When people think of ‘writing mistakes’ they typically break out into a cold sweat thinking about the time they wrote their instead of they’re. However, though there are a myriad of common grammatical mistakes made by writers, there are equally as many content writing mistakes that writers often overlook. And, just like grammatical errors, content writing mistakes can have an equally adverse effect on your writing. So, though you may still have to worry about the grammar police busting you for your improper use of the semicolon, these writing mistakes are equally important to avoid:
One of the most common mistakes writers make is having dialogue that sounds too literary and fluffy. Your narrative should sound drastically different than the way your characters speak because people don’t talk in abstract similes and poetic imagery. People use slang, have a finite vocabulary, and stutter or stumble over their words. Speech is an imperfect thing and if your novel doesn’t reflect that, the characters will feel dry and unrealistic. One of the easiest tricks to making sure your dialogue sounds realistic is to speak any dialogue you’re writing aloud. It may make you feel a little silly, but hearing the words coming out of someone’s mouth is the clearest way to figure out if it’s something that someone would actually say.
Another common dialogue mistake is failing to differentiate your character’s voices from one another. So many books exist where each of the characters just speaks how the author speaks. Not only does this problem make it difficult to tell the characters apart, but it also affects the believability of the book because a world where every character sounds exactly the same just doesn’t feel real. Consider where each of your characters grew up- is there slang from those areas they would use that other characters wouldn’t? What is each of your character’s level of education? This will affect their level of vocabulary as well. In addition, think of their tone, if they stutter or ‘er’ and ‘um’, or do they have specific words they simply like to overuse? Use these questions as tools to help make your characters sound more unique.
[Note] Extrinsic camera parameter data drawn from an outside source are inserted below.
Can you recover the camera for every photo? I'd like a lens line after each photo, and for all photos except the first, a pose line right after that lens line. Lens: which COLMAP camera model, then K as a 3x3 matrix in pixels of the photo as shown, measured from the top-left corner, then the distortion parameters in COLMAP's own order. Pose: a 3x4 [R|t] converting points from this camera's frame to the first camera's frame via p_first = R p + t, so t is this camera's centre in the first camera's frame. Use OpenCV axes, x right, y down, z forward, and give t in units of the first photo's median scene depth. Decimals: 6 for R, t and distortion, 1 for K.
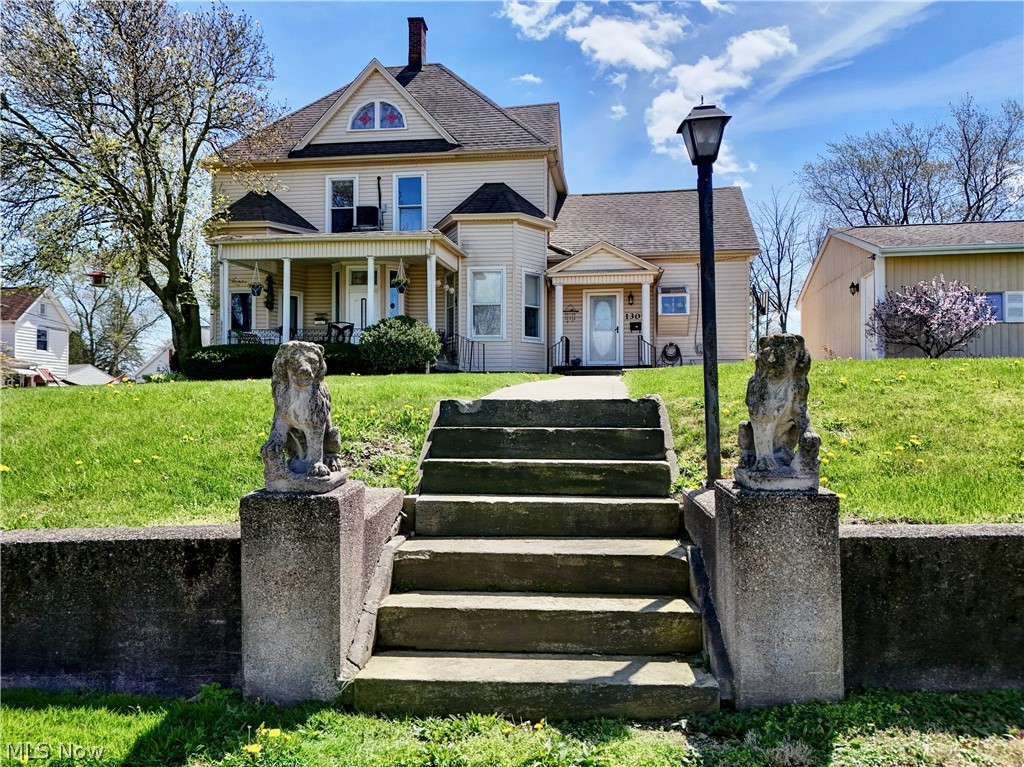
lens RADIAL K [[755.8, 0, 515.5], [0, 755.8, 405.2], [0, 0, 1]] dist [0.083840, -0.006723]
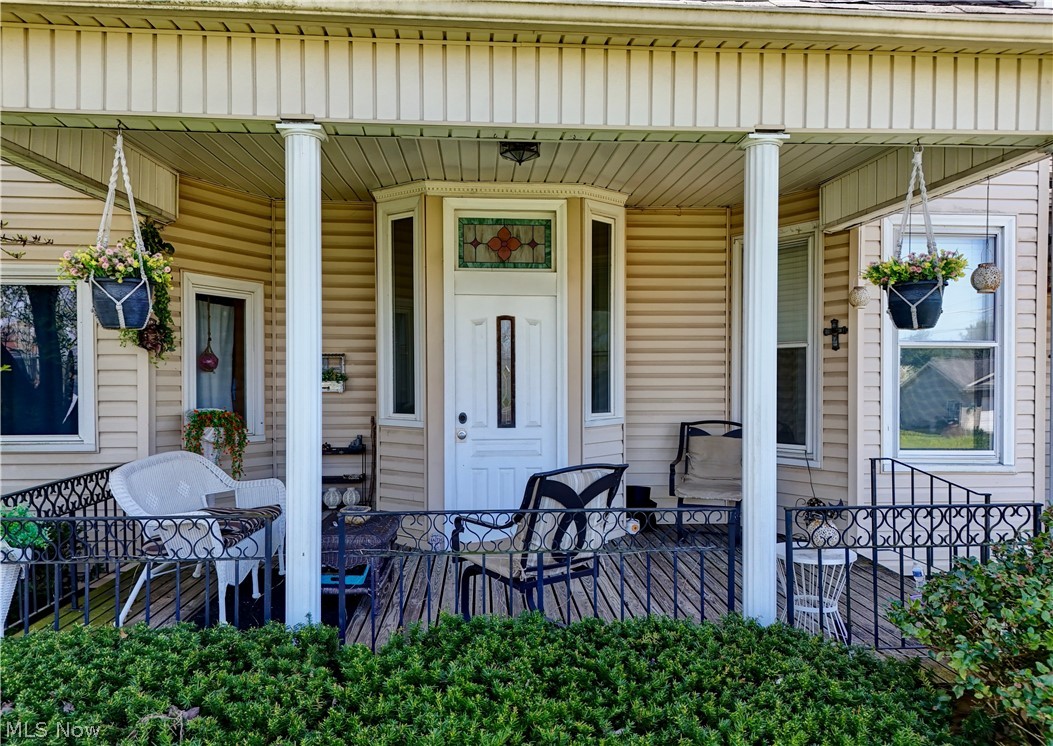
lens RADIAL K [[751.5, 0, 526.5], [0, 751.5, 373.0], [0, 0, 1]] dist [0.002973, 0.000851]
pose [[0.977376, -0.003539, 0.211479, -0.282794], [0.004780, 0.999974, -0.005356, -0.130814], [-0.211455, 0.006246, 0.977368, 0.809358]]
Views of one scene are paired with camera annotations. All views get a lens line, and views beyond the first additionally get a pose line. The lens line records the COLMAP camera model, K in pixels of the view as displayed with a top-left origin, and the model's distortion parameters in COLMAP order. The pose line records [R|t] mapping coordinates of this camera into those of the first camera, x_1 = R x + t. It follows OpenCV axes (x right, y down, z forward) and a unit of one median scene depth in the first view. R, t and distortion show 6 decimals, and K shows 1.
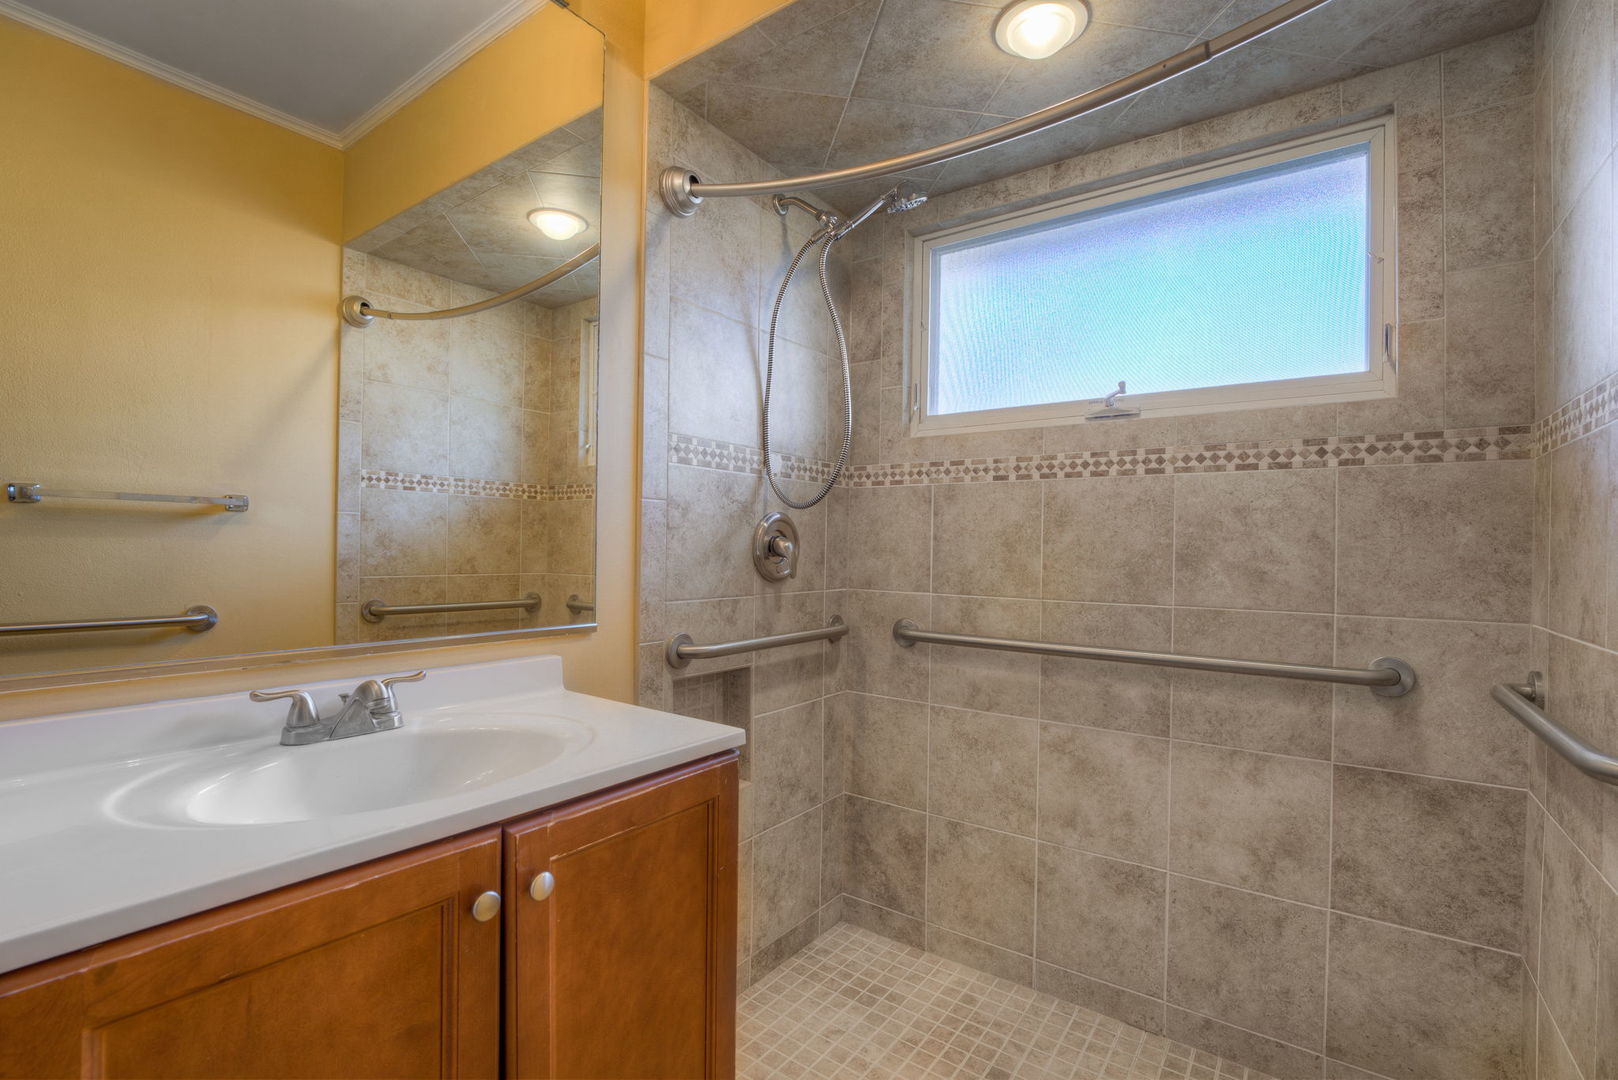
lens RADIAL K [[729.3, 0, 810.4], [0, 729.3, 544.2], [0, 0, 1]] dist [-0.021853, 0.003276]
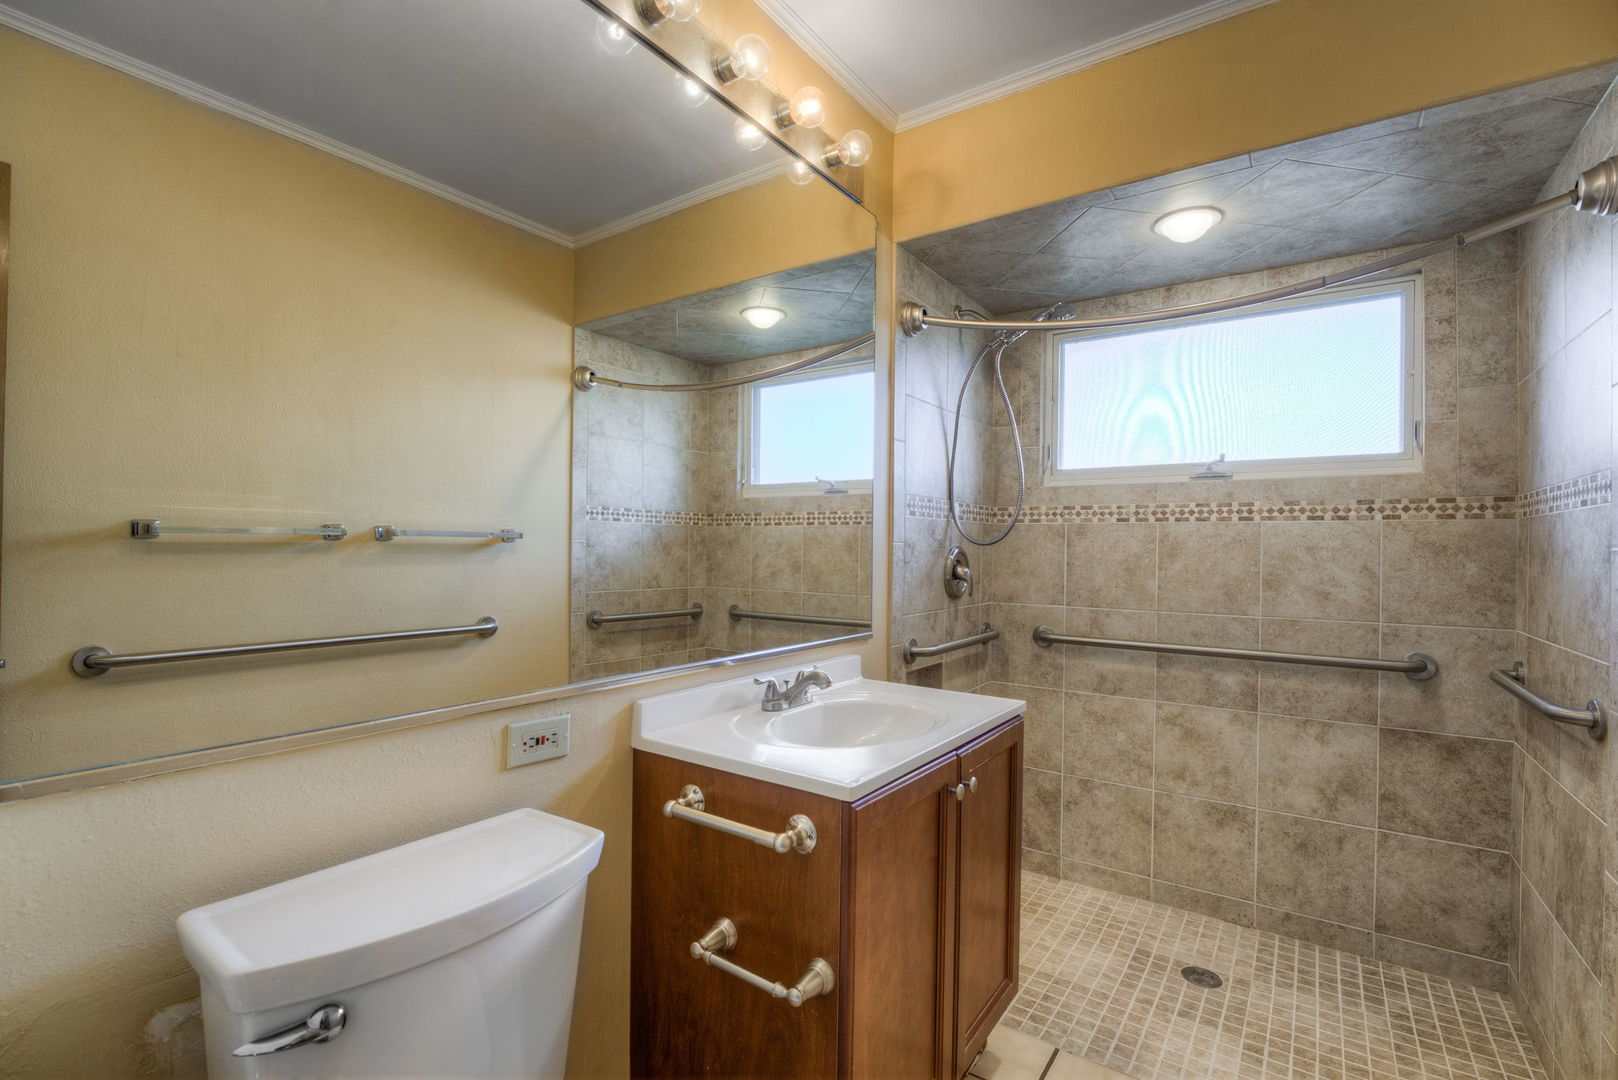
lens RADIAL K [[729.3, 0, 808.4], [0, 729.3, 543.3], [0, 0, 1]] dist [-0.021853, 0.003276]
pose [[0.999916, -0.002028, 0.012818, -0.375346], [0.002026, 0.999998, 0.000132, -0.055964], [-0.012818, -0.000106, 0.999918, -0.365697]]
One thing writers often overlook is how to write ‘in-scene’ to create drama. Think about a movie- when there’s less action, there are slower shots and when there’s more action, you get quicker cuts. Writing is the same way: when you want to create drama or suspense in a scene you start to write with shorter, sharper sentences. Writers often make the mistake of keeping the long-winded prose for suspenseful scenes and this ends up making them feel less dramatic.
Where are we?
Out of everything on our list, this is likely the most common writing mistake. Leaving the reader asking ‘where are we?’ because you’ve done no work to describe the scene. We know it’s easy to get caught up in the plot and forget to include these details, but in order for readers to feel fully immersed in your novel, all of their senses need to be activated- including sight. Every time you switch the setting of your story, make sure to take a paragraph or two to go into detail about what this new setting looks like, feels like, smells like, etc.
In order for your story to feel realistic, you must create conflict that is both interesting and believable. So often in books, writers create scenarios where the entire root of the conflict is simply based on the characters misunderstanding what the other is saying. This is not conflict. Conflict involves both internal and external forces keeping the protagonist from getting what they want. If the conflict just involves characters misunderstanding each other, you’re simply going to leave your readers frustrated.
POV & Tenses
Inconsistency with POV and tenses is another incredibly common writing mistake. Make sure when you begin writing your novel you choose your POV and whether the story will be in past or present tense…and then stick with that throughout the story. Nothing is more jarring than a story that keeps switching between third-person on one specific character to third-person omniscient to third-person in the mind of another character with little to no transition.